The Montgomery Ward P300. An example is typed in as 8.3 + 2 ÷ 4 - 6.8 =, with the result given being -4.225. That has been executed left-to-right; the result would be 2 if executed with the usual operator precedence.
The Omron 88. An example is typed in as 98 + 76 - 54 × 32 ÷ 10 =, with the result being given as 384. That has been executed left-to-right; the result would be 1.2 if executed with the usual operator precedence.
And to round it all out here is an issue of Electronic Design with an article (read p41, "Which Arithmetic") that explicitly says that, in 1978, "all scientific calculators" except those of TI and HP used immediate execution. I dunno how many sources for this you need; I'm guessing you'll find some way of deciding that when a magazine says "all scientific calculators except TI and HP" it means something completely different.

Dataset records:
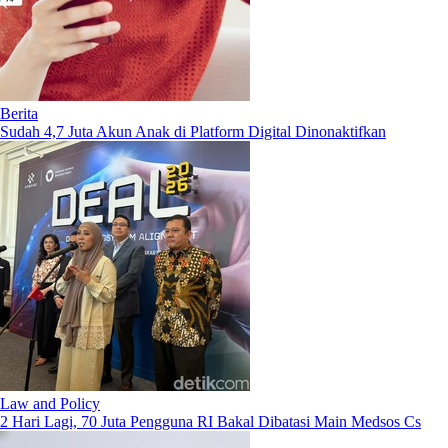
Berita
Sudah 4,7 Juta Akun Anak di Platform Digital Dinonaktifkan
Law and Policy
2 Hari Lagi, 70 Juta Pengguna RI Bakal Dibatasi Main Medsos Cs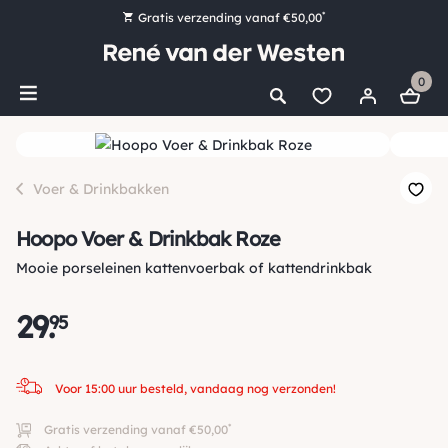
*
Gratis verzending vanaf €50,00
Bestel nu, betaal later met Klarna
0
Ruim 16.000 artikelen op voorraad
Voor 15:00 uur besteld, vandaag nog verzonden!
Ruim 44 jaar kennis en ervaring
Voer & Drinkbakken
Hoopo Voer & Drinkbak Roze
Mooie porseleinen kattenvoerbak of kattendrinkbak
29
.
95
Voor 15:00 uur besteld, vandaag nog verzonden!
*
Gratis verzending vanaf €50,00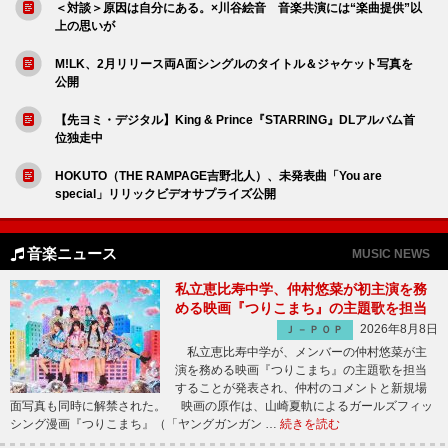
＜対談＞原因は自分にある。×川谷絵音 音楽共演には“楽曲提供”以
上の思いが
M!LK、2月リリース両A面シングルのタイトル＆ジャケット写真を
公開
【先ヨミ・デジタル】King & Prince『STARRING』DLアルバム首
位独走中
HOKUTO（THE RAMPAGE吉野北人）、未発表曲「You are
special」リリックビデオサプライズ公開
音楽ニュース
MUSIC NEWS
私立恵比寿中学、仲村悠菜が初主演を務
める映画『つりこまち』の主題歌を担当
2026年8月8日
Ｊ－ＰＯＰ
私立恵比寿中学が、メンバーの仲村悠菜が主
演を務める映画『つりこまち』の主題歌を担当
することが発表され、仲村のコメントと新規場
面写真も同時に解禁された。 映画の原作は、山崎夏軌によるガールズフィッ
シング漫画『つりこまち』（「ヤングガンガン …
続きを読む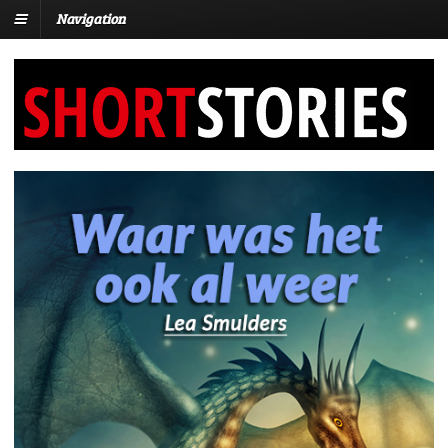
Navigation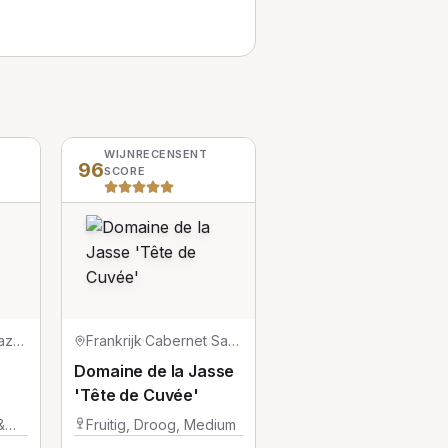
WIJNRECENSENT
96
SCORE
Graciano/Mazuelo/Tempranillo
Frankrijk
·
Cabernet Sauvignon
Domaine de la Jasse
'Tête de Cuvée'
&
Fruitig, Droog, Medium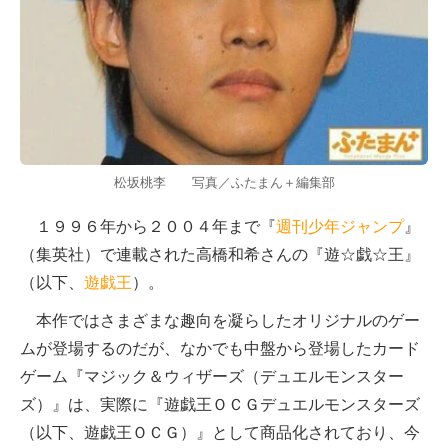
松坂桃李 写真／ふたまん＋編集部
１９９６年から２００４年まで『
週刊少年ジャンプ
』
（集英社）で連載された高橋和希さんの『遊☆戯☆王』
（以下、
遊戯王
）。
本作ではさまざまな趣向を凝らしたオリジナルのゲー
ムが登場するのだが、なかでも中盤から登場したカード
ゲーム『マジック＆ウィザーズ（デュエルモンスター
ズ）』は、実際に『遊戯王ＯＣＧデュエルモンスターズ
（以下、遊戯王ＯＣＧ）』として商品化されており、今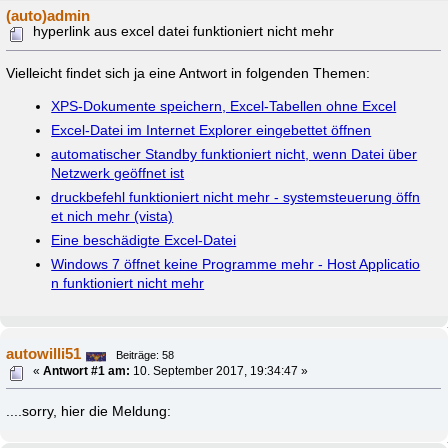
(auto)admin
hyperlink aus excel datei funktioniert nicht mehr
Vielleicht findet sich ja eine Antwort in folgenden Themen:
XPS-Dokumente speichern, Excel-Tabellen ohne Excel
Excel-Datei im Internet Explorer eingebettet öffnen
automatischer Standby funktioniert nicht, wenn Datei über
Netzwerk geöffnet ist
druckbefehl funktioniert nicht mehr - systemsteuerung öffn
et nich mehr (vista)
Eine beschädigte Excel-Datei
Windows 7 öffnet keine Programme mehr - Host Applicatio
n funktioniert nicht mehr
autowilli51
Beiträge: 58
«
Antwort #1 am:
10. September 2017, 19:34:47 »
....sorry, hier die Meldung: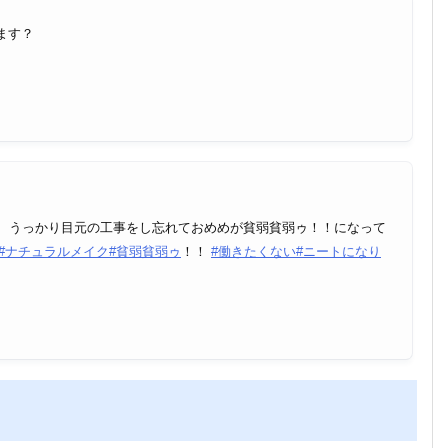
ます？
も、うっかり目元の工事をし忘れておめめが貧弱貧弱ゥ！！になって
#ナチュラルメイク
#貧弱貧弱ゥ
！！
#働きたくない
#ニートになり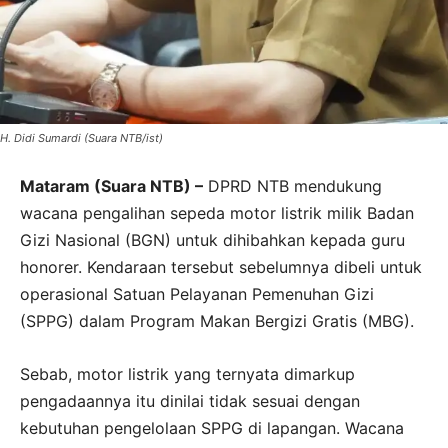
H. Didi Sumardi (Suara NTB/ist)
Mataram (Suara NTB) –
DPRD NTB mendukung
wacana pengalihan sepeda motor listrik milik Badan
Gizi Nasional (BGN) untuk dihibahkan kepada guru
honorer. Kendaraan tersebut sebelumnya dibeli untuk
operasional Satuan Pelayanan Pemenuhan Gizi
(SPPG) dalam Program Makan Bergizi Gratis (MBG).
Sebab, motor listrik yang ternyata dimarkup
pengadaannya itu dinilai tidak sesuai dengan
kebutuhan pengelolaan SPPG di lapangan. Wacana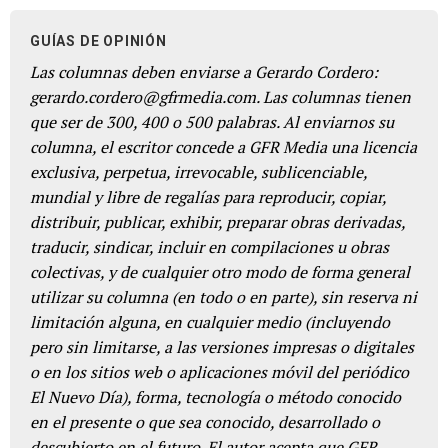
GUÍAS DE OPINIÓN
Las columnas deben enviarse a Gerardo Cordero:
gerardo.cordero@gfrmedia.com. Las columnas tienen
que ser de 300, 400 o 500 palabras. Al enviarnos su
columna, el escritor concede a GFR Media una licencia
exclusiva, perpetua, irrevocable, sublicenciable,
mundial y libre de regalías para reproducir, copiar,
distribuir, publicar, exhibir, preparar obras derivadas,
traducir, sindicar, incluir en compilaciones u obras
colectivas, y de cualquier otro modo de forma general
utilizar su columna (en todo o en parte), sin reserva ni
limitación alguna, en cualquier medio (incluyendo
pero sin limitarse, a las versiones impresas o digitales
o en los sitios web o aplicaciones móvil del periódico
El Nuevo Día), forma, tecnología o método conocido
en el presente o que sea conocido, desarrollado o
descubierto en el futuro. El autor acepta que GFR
* * *
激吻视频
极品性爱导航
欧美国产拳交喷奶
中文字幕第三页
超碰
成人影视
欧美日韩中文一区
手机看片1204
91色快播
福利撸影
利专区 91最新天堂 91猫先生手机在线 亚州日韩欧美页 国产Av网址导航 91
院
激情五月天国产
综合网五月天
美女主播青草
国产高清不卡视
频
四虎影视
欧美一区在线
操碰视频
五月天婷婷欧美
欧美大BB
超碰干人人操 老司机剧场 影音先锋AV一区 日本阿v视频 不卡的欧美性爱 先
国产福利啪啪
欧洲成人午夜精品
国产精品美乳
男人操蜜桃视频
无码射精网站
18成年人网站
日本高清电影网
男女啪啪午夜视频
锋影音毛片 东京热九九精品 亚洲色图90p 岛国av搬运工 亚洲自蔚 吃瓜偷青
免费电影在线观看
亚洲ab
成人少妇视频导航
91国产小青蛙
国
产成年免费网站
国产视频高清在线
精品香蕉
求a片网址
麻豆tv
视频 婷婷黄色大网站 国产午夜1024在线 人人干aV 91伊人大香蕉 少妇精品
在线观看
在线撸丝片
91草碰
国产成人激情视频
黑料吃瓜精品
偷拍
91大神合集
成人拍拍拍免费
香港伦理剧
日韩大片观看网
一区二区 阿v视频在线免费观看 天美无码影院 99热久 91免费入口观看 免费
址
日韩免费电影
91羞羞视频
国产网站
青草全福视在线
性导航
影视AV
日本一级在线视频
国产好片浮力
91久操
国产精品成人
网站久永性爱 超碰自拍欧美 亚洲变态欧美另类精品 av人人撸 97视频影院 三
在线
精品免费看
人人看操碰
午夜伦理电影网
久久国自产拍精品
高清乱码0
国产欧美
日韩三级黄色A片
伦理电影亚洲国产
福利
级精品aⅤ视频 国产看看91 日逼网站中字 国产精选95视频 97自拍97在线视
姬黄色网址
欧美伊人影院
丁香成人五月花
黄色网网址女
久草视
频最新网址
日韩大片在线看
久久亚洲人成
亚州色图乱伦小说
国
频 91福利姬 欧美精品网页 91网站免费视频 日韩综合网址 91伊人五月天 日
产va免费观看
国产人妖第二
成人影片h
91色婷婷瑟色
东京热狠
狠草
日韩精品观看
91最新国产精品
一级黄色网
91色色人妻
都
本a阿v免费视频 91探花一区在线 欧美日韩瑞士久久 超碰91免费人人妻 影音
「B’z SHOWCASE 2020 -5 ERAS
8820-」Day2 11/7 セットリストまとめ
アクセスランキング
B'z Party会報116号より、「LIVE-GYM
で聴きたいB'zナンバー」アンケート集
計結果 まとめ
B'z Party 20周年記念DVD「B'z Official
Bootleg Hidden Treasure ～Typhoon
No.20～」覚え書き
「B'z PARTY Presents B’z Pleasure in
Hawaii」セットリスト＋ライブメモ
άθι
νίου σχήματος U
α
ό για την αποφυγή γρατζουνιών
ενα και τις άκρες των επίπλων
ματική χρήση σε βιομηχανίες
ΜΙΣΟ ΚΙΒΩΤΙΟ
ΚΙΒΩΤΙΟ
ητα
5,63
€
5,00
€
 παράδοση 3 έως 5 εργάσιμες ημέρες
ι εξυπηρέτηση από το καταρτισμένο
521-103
* * *
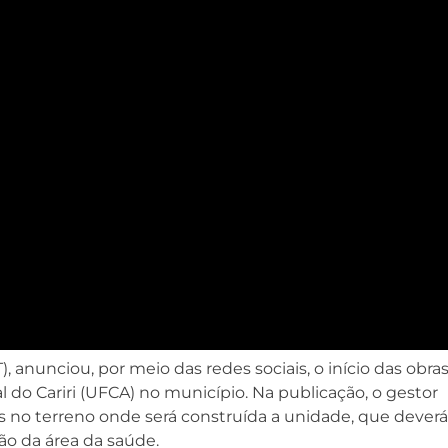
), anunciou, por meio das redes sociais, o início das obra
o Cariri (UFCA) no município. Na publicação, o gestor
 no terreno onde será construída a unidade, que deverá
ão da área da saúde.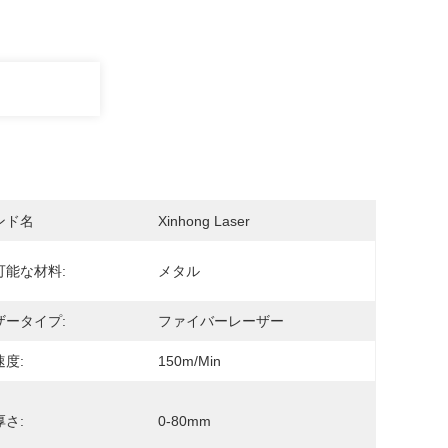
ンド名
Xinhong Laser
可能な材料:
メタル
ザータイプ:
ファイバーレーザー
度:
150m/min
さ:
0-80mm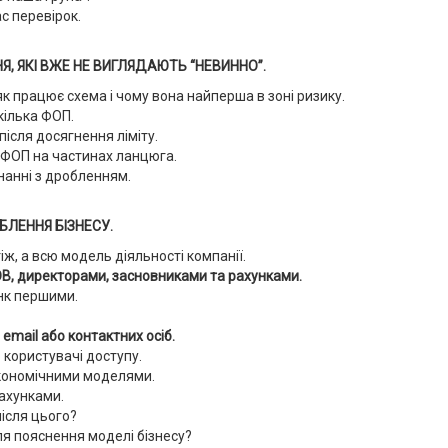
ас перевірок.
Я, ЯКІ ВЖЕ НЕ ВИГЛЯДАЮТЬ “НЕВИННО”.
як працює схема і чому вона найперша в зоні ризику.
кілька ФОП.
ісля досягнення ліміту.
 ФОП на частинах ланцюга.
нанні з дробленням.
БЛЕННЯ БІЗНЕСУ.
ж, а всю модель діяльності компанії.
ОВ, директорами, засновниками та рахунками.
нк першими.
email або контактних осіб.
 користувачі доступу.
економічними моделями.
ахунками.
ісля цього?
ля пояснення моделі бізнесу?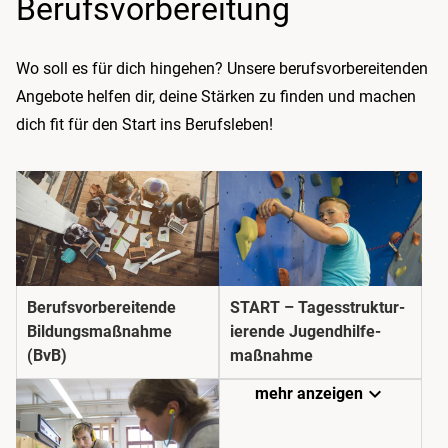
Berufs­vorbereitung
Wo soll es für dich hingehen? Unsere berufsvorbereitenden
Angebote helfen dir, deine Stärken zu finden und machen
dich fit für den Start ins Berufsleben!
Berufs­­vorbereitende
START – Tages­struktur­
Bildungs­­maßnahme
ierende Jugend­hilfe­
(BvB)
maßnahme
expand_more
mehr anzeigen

Study questions:
1) In the passage on calculator arithmetic, which makers' scientific calculators does the Electronic Design article exclude from its 1978 claim about immediate execution?
2) Please carry the passage on calculator arithmetic forward from its last sentence.
The entries have no role here.

Response list:
1) Those of TI and HP.

2)
I mean, it's just like I said: the basic, four-function calculators are all like this. Scientific Calculators used to all be like this, until technical developments were made that allowed otherwise. Feel free to browse more manuals on that website if you want, it's quite interesting! If you were to, you'd have a better understanding of how these calculators - which I practised with in primary school, but which you, because you didn't, assert don't exist - actually work.
As an extra favour to you, I found the manual of the scientific calculator I had at home when I was growing up - this is what I used whenever I needed a calculator for homework until we were instructed to get a specific calculator, from some specific school year. That calculator was:
So indeed, it's not just basic calculators. So let's go from here: there were millions and millions of calculators sold on which, if you type 2 + 3 × 5 it would give the answer 25.